» Problem
In the post about Shakespeare's procreation sonnets, which line at the end of Sonnet 13 does the writer point out as unusual?

───── Passage

Have I ever talked to you about procreation? (Interlude #3)

I have to tell you, I was ready to give up on the sonnets this time around. Creepy Uncle Bill really only seems to have one thing on his mind: getting his pretty young friend to have some damn kids already. It was funny for five sonnets, uncomfortable for the next set of five, but by the time I got to the end of Sonnet 14, it was plain gross. The only variation between poems seems to be the analogy Bill uses for the ravages of time and the aggressiveness of his rhetoric. Otherwise, they all say the same thing.

Sonnet 11 takes a crunchy, granola-eating tack when Bill tells his friend that Nature gave him the ability to reproduce, so don’t flout that gift. Leave the poor degenerates to childlessness. Be one with Nature, my dude, and get someone pregnant!

Sonnets 12 and 13 discuss beauty fading and immortality through reproduction. Both sonnets were rather unremarkable and well-worn territory except for the last line in 13 when the speaker says “You had a father. Let your son say so.” I like the idea that the son is going to be out in the world and the young man just has to attach himself to him by becoming his father. It’s perhaps a bit trippy and recursive, but I think I like a touch of psychedelia in my Shakespeare.

──────────
───── Source data

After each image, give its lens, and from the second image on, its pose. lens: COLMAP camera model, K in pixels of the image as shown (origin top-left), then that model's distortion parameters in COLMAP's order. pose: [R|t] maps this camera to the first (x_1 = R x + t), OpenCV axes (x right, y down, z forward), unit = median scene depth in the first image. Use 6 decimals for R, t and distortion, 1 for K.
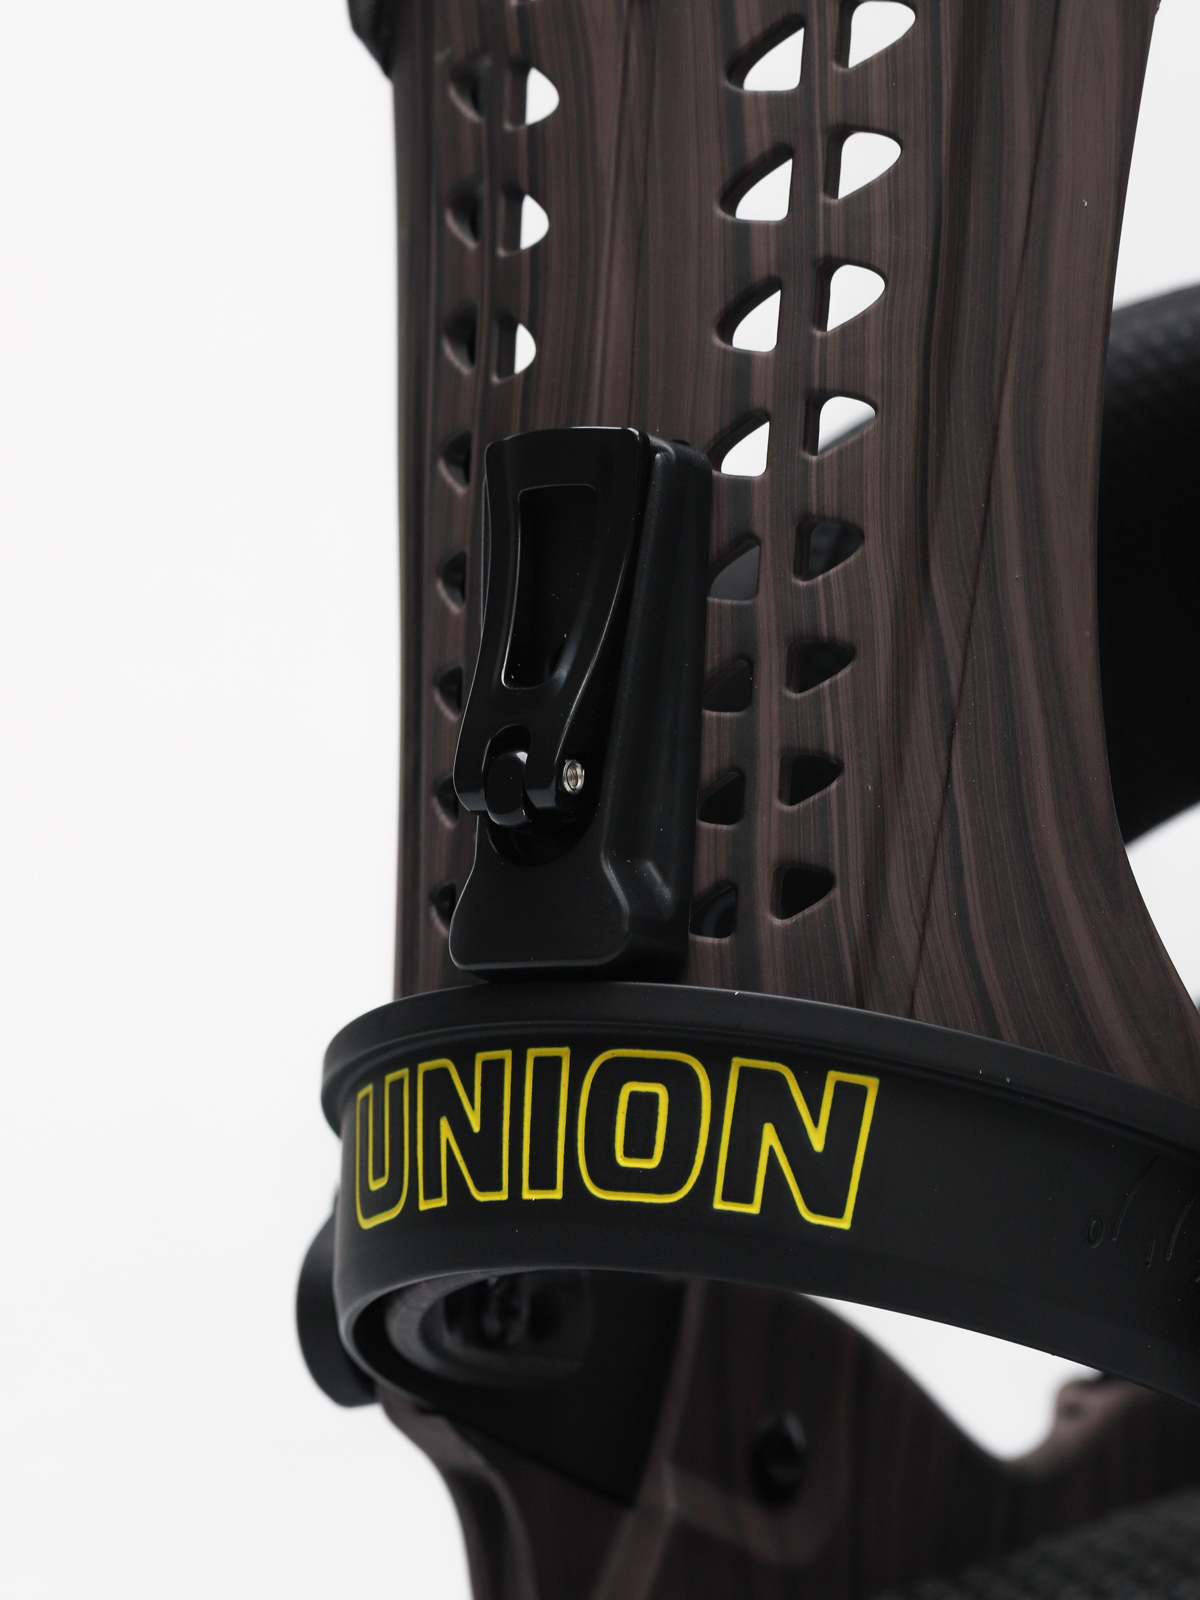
lens RADIAL K [[4967.7, 0, 600.0], [0, 4967.7, 800.0], [0, 0, 1]] dist [0.045830, 0.069974]
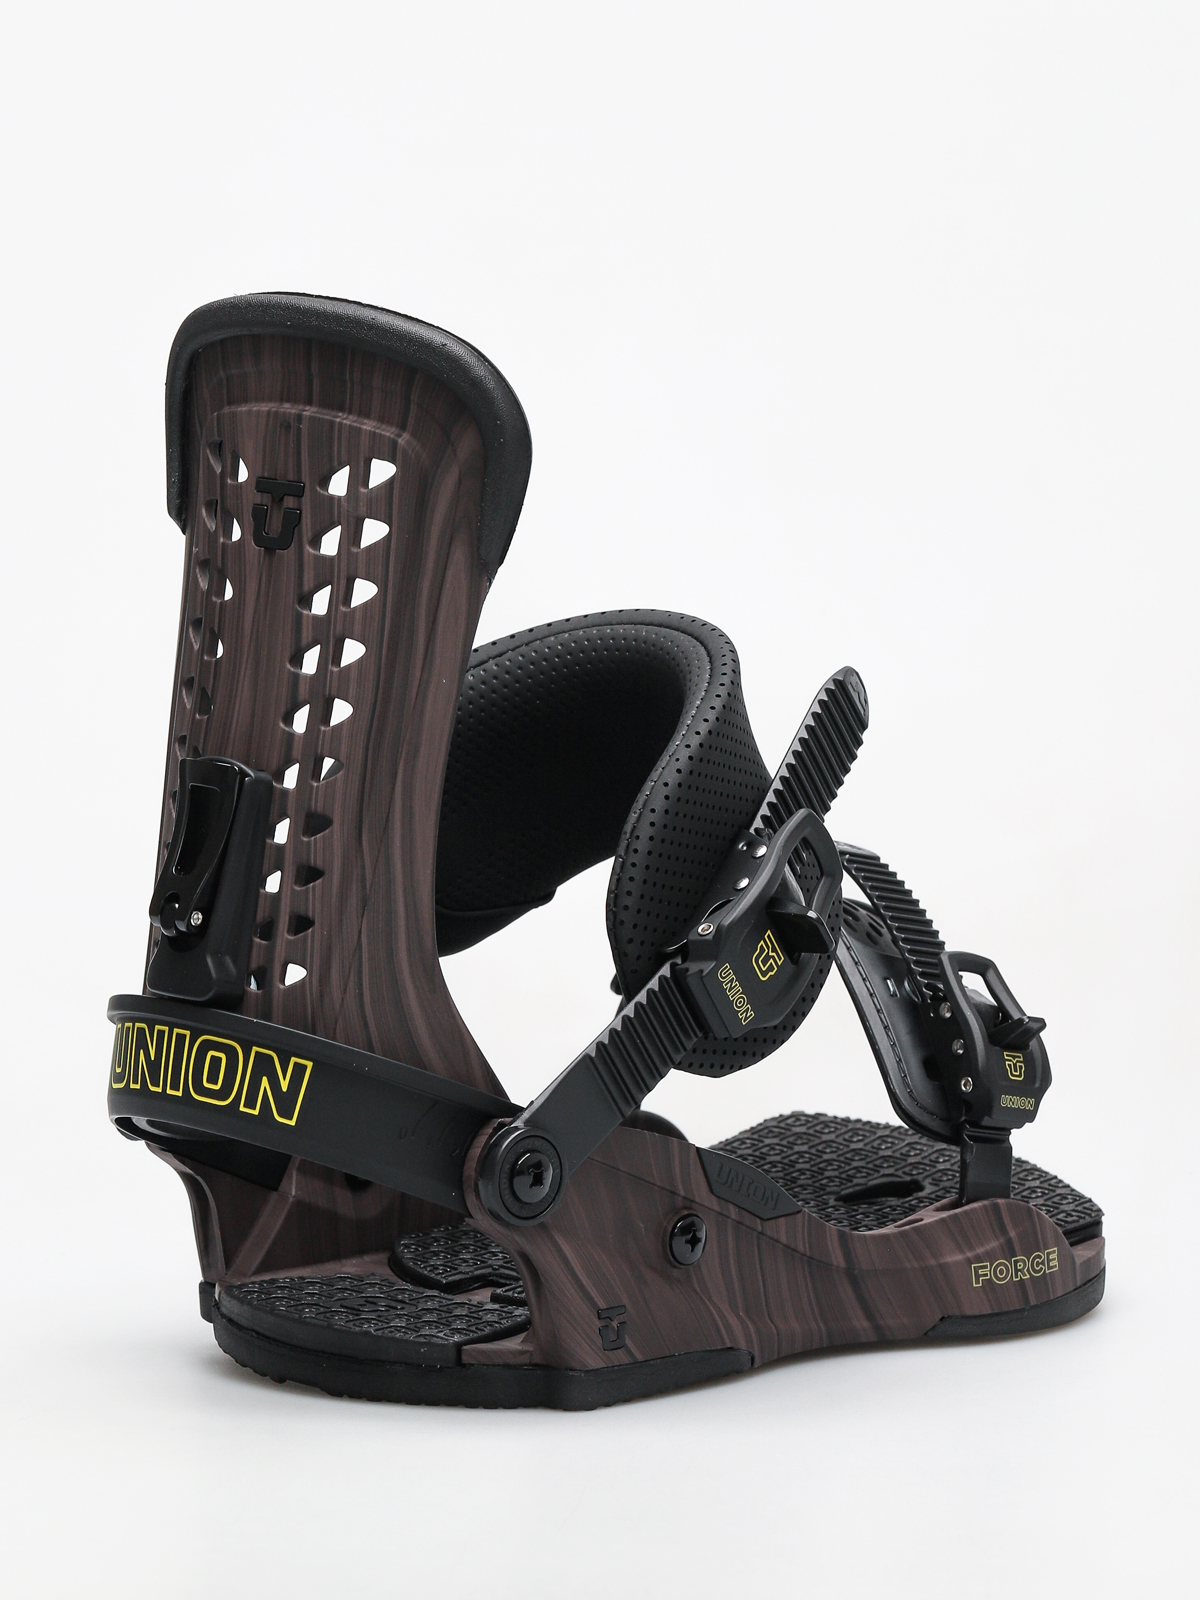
lens RADIAL K [[4967.7, 0, 600.0], [0, 4967.7, 800.0], [0, 0, 1]] dist [0.045830, 0.069974]
pose [[0.991274, 0.088524, -0.097672, 0.398129], [-0.072421, 0.984842, 0.157609, -0.433198], [0.110144, -0.149160, 0.982659, -1.231196]]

──────────

» Task output
"You had a father. Let your son say so."